5. Due Diligence Preparation
- Anticipate the due diligence process by preparing comprehensive due diligence checklists for potential buyers.
- Address any potential red flags or issues proactively and be prepared to provide explanations or solutions.
- Conduct a self-assessment of the business to identify any areas that may require improvement or resolution before the sale.
Tip: Use Flippa’s due diligence checklist to understand what buyers will want to see.
Tip: Connect to Flippa’s data integrations for always-on, accurate and verified data:
- Connect and expose financial and operational strengths with 15 integrations from the world’s leading platforms.
- Maximize your sale value with up-to-date data: By connecting your data sources, historically accurate and continually up-to-date information will automatically be added to your listing every month.
- More verified data, more information, better results.
Enhance Operational Efficiencies
Efficient operational processes not only streamline business operations but also make your
business more appealing to potential buyers. Evaluate your workflows, customer service protocols, and supply chain management. Highlight improvements you’ve implemented to enhance efficiency and scalability. Buyers are attracted to businesses that can seamlessly transition into their ownership without disruptions.

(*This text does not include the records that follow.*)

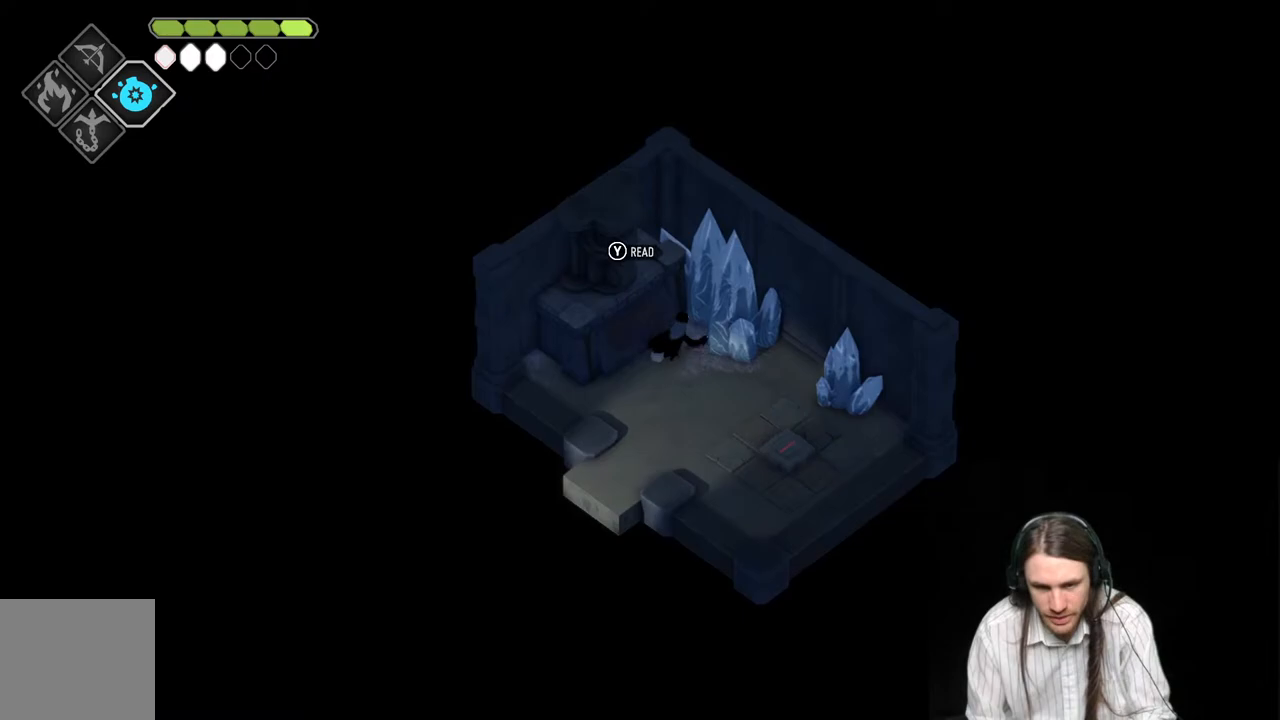
{"buttons": [], "left_stick": "up-right", "right_stick": "center", "events": [[117, "L1", "up"], [267, "L1", "down"], [417, "L1", "up"]]}
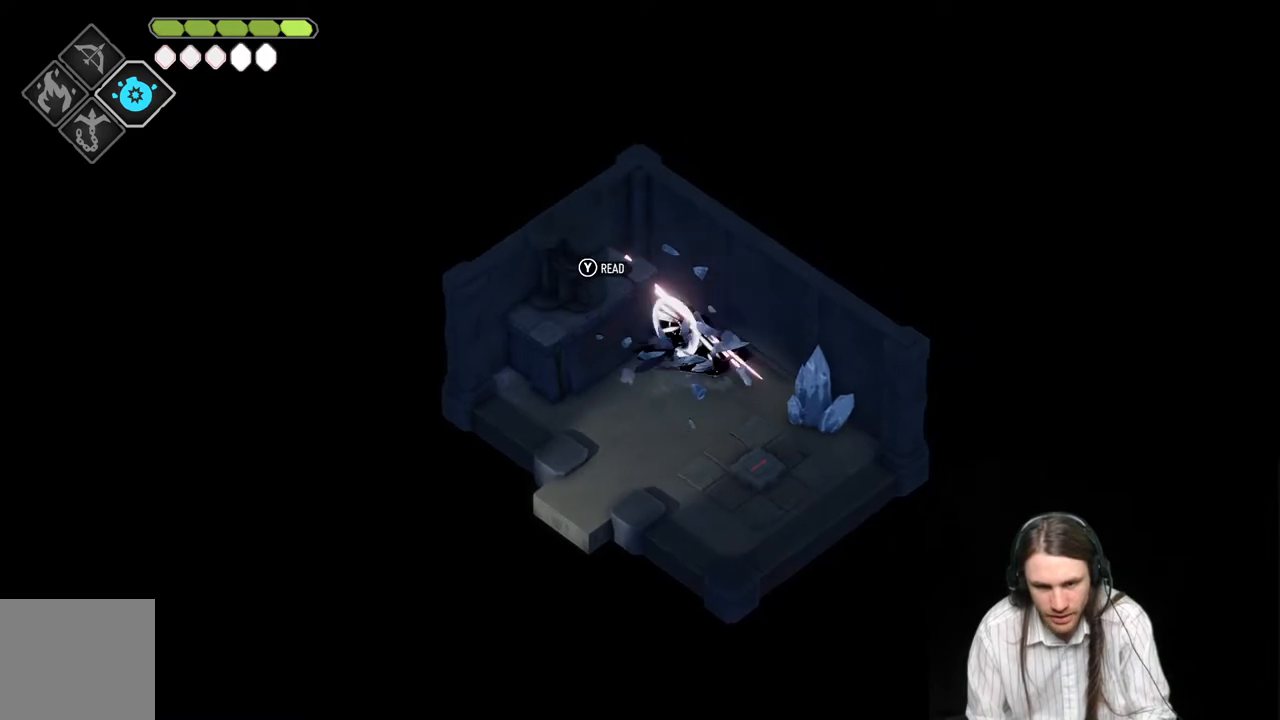
{"buttons": [], "left_stick": "down", "right_stick": "center", "events": [[33, "left_stick", "center"], [417, "left_stick", "down"]]}
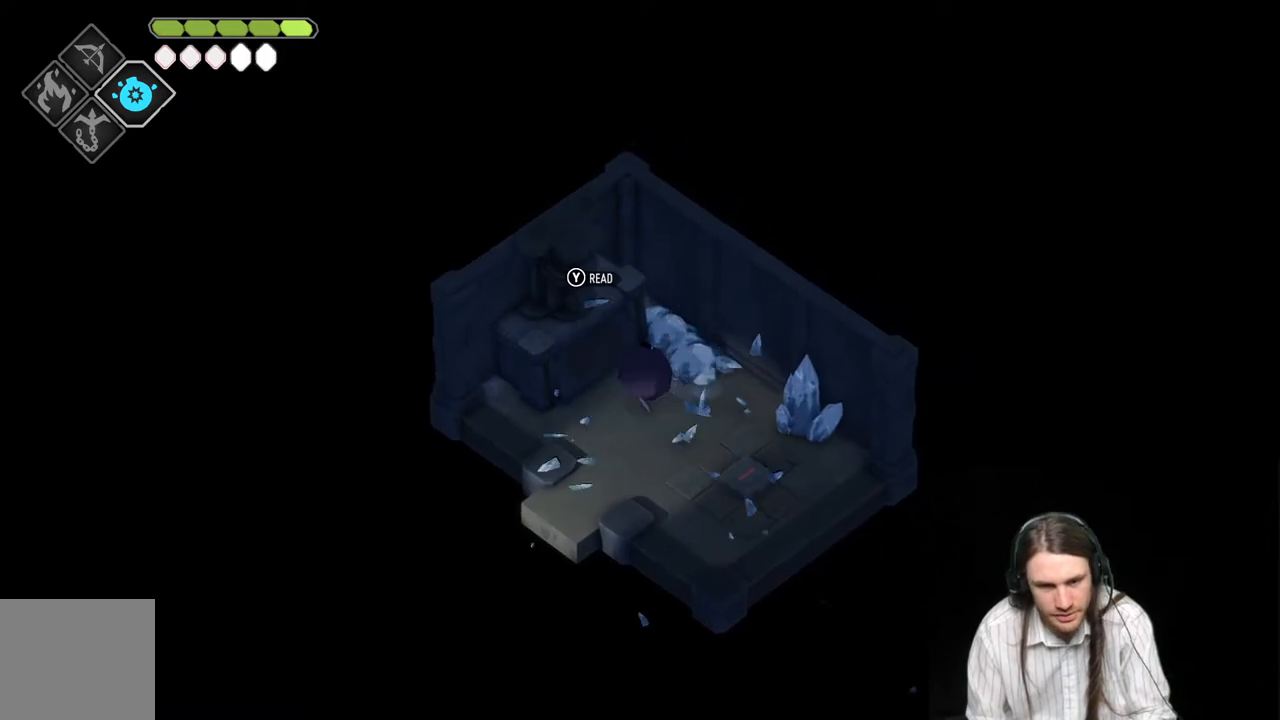
{"buttons": [], "left_stick": "down", "right_stick": "center", "events": []}
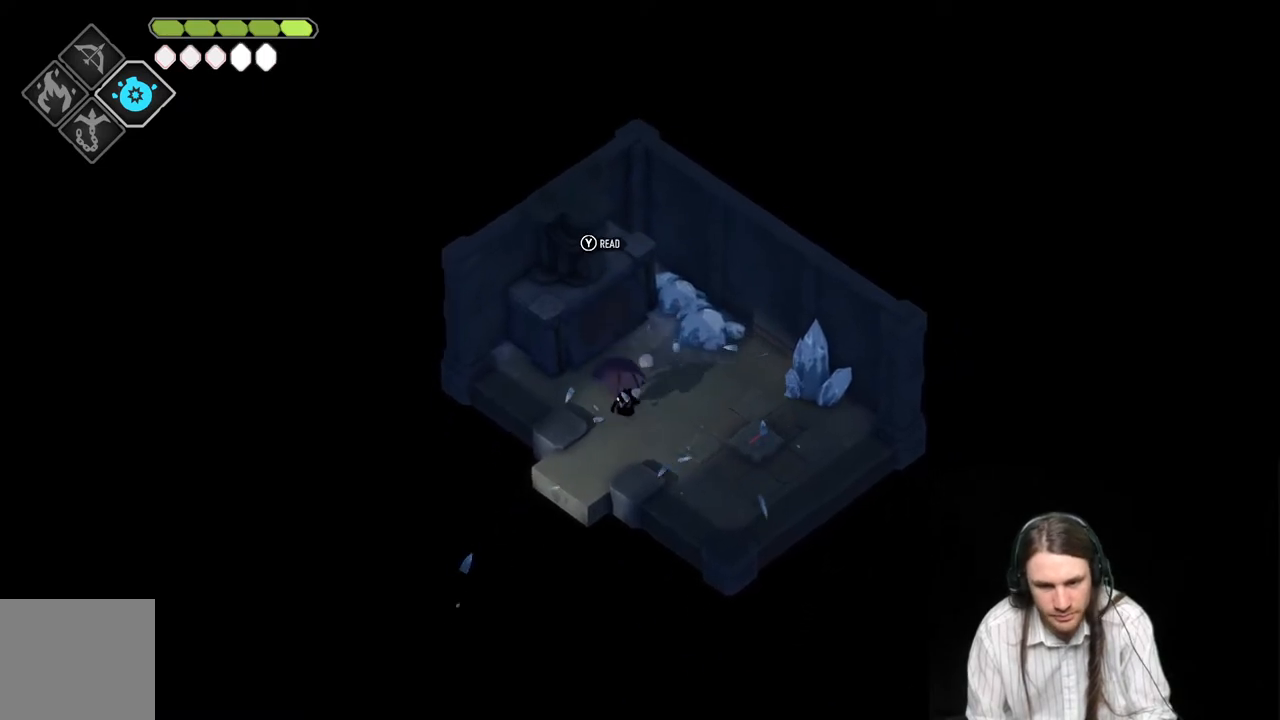
{"buttons": ["B"], "left_stick": "down-left", "right_stick": "center", "events": [[67, "left_stick", "down-left"], [283, "B", "down"]]}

Curate a Compelling Marketing Strategy
Just as you’ve marketed your products or services to customers, crafting a compelling marketing strategy for your business’s sale is essential. Create a detailed listing that highlights your business’s unique value proposition, growth potential, and market positioning. Use persuasive language, appealing visuals, and clear data to illustrate your business’s strengths. A well-crafted listing captures attention, engages potential buyers, and sets the stage for meaningful conversations.
Showcase Growth Potential
Buyers are often interested not only in your business’s current state but also in its potential for growth and expansion. Identify avenues for future growth, whether it’s untapped markets, product diversification, or scaling existing strategies. Providing a roadmap for how the new owner can take the business to the next level demonstrates your foresight and positions your business as a valuable investment.
Prep Your Team for Transition
If your business has a team, communicate openly with them about the impending sale. Ensure that key personnel are informed and prepared for the transition. This helps to maintain operational continuity and fosters a positive perception among potential buyers. A well-prepared team reflects positively on the business’s overall health and stability.
Evaluating Your Reasons for Selling and Setting Realistic Expectations
Reflect on and assess your personal and professional motivations for selling the business. Consider factors such as retirement, pursuing new opportunities, financial goals, or changes in personal circumstances. Evaluate the timing of the sale and determine if it aligns with your personal and business objectives.
Set realistic expectations regarding the sale price, timeline, and potential challenges, and conduct market research to understand the current market conditions and valuations in your industry. Do the current market trends align with your expectations? If not, are you willing to wait for the price or buyer you want, and can you financially afford to do so?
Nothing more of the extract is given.